A Local Car Tax?

For reasons of good budgeting and accountability, California's local governments should have the ability to raise their own taxes. The principle should be clear: a local government that makes a spending decision on the program should have to set the tax that pays for the program. Then, those local officials must defend their tax and spending decision to voters.

Of course, California government is so centralized that local governments have little taxing authority. They are spenders, and they have spent big, particularly on salaries and benefits for law enforcement.

The depths of California's problems in this area are exposed whenever someone proposes to give localities more power to tax locally. Witness the opposition to Gov. Jerry Brown's proposal to eliminate redevelopment agencies -- which includes a new constitutional power for local voters, by a 55-percent supermajority to raise taxes for economic development. The locals object to getting this new power because it comes with responsibility and accountability. They'd rather just keep being spenders, and enjoying the free ride and political power of redevelopment agencies.

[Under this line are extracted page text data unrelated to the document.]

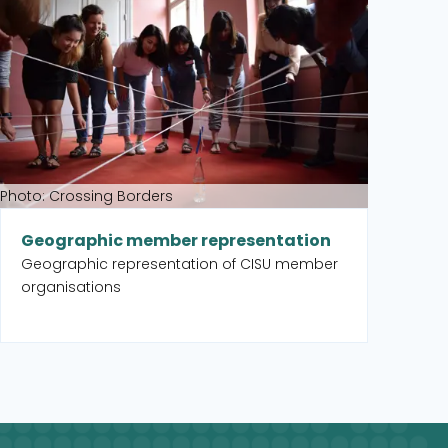
Pa
An
or
Photo: Crossing Borders
Geographic member representation
Geographic representation of CISU member
organisations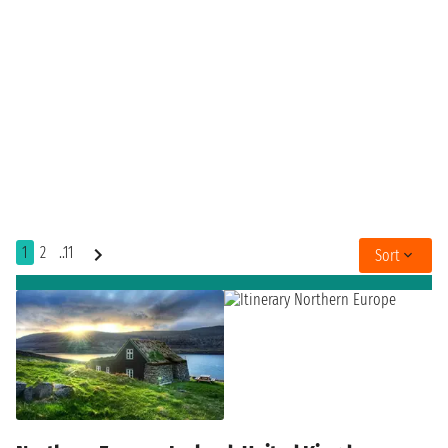
1
2
..11
Sort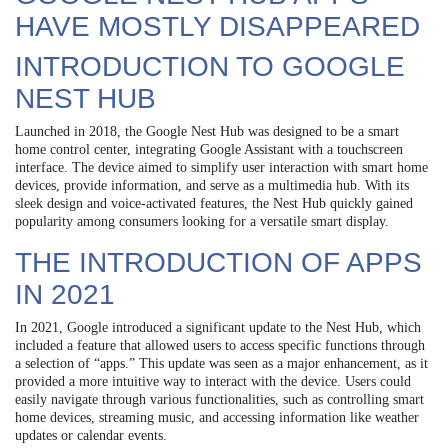
HAVE MOSTLY DISAPPEARED
INTRODUCTION TO GOOGLE
NEST HUB
Launched in 2018, the Google Nest Hub was designed to be a smart
home control center, integrating Google Assistant with a touchscreen
interface. The device aimed to simplify user interaction with smart home
devices, provide information, and serve as a multimedia hub. With its
sleek design and voice-activated features, the Nest Hub quickly gained
popularity among consumers looking for a versatile smart display.
THE INTRODUCTION OF APPS
IN 2021
In 2021, Google introduced a significant update to the Nest Hub, which
included a feature that allowed users to access specific functions through
a selection of “apps.” This update was seen as a major enhancement, as it
provided a more intuitive way to interact with the device. Users could
easily navigate through various functionalities, such as controlling smart
home devices, streaming music, and accessing information like weather
updates or calendar events.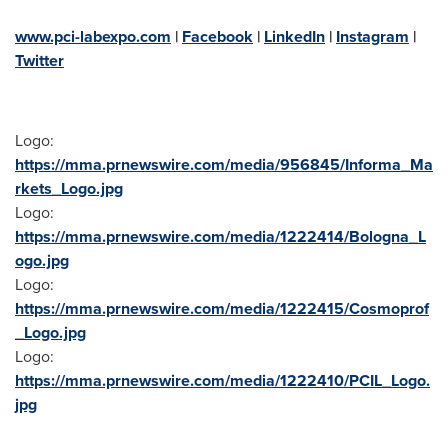
www.pci-labexpo.com
|
Facebook
|
LinkedIn
|
Instagram
|
Twitter
Logo:
https://mma.prnewswire.com/media/956845/Informa_Ma
rkets_Logo.jpg
Logo:
https://mma.prnewswire.com/media/1222414/Bologna_L
ogo.jpg
Logo:
https://mma.prnewswire.com/media/1222415/Cosmoprof
_Logo.jpg
Logo:
https://mma.prnewswire.com/media/1222410/PCIL_Logo.
jpg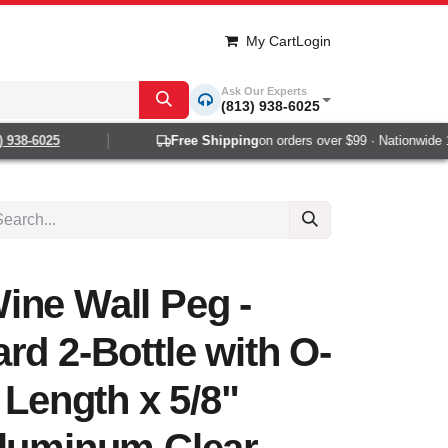
My Cart
Login
Ask Our Experts
(813) 938-6025
38-6025
Free Shipping
on orders over $99 · Nationwide 1-2
ine Wall Peg -
rd 2-Bottle with O-
 Length x 5/8"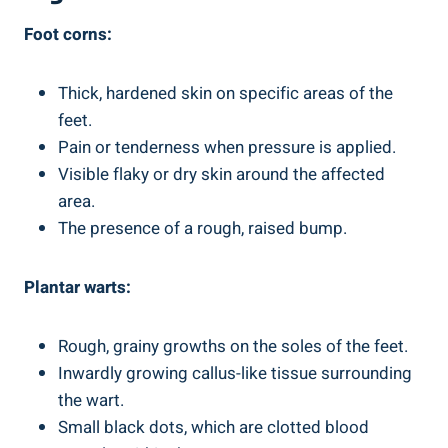
Foot corns:
Thick, hardened skin on specific areas of the
feet.
Pain or tenderness when pressure is applied.
Visible flaky or dry skin around the affected
area.
The presence of a rough, raised bump.
Plantar warts:
Rough, grainy growths on the soles of the feet.
Inwardly growing callus-like tissue surrounding
the wart.
Small black dots, which are clotted blood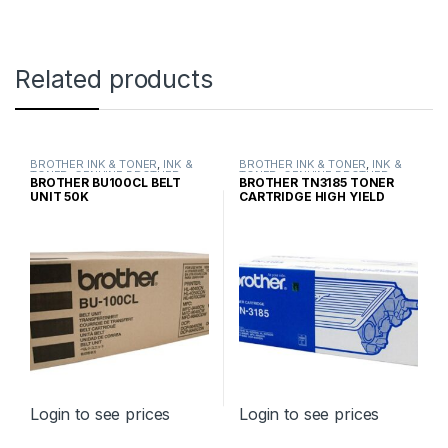
Related products
BROTHER INK & TONER
,
INK &
BROTHER INK & TONER
,
INK &
TONER
,
GENUINE BROTHER
TONER
,
GENUINE BROTHER
BROTHER BU100CL BELT
BROTHER TN3185 TONER
TONER CARTRIDGES
TONER CARTRIDGES
UNIT 50K
CARTRIDGE HIGH YIELD
Login to see prices
Login to see prices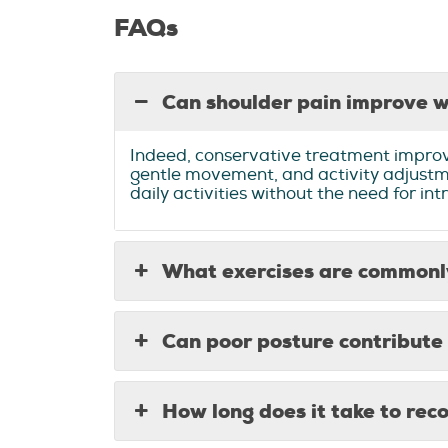
FAQs
Can shoulder pain improve w
Indeed, conservative treatment improve
gentle movement, and activity adjustme
daily activities without the need for i
What exercises are commonly
Can poor posture contribute 
How long does it take to rec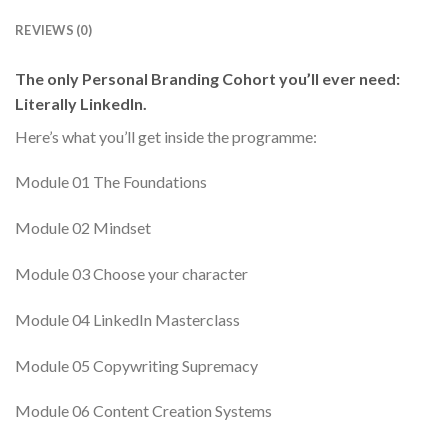
REVIEWS (0)
The only Personal Branding Cohort you’ll ever need:
Literally LinkedIn.
Here’s what you’ll get inside the programme:
Module 01 The Foundations
Module 02 Mindset
Module 03 Choose your character
Module 04 LinkedIn Masterclass
Module 05 Copywriting Supremacy
Module 06 Content Creation Systems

Mark Leno, a state senator from San Francisco, recently proposed to give locals the power to raise the vehicle license fee, or car tax, for local programs. This sounds like a good idea, but the fine print shows it doesn't go far enough. The car tax, under Leno's proposal, couldn't be raised locally by local governments themselves. It would require a two-thirds vote by the voters in the local community as well -- a high hurdle that allows a determined minority to frustrate the will of the majority. A car tax hike would also require a two-thirds vote of the local government.

Those are the very same barriers to local taxation that have centralized power in Sacramento -- and turned local governments into spenders. Leno has obvious political reasons for keeping those barriers in place -- they are part of the holy Prop 13 system that centralized power. But Leno's failure to challenge that status quo, while understandable, exposes just how government power has been centralized in the name of "people power" and how local government spending has grown in the name of small government.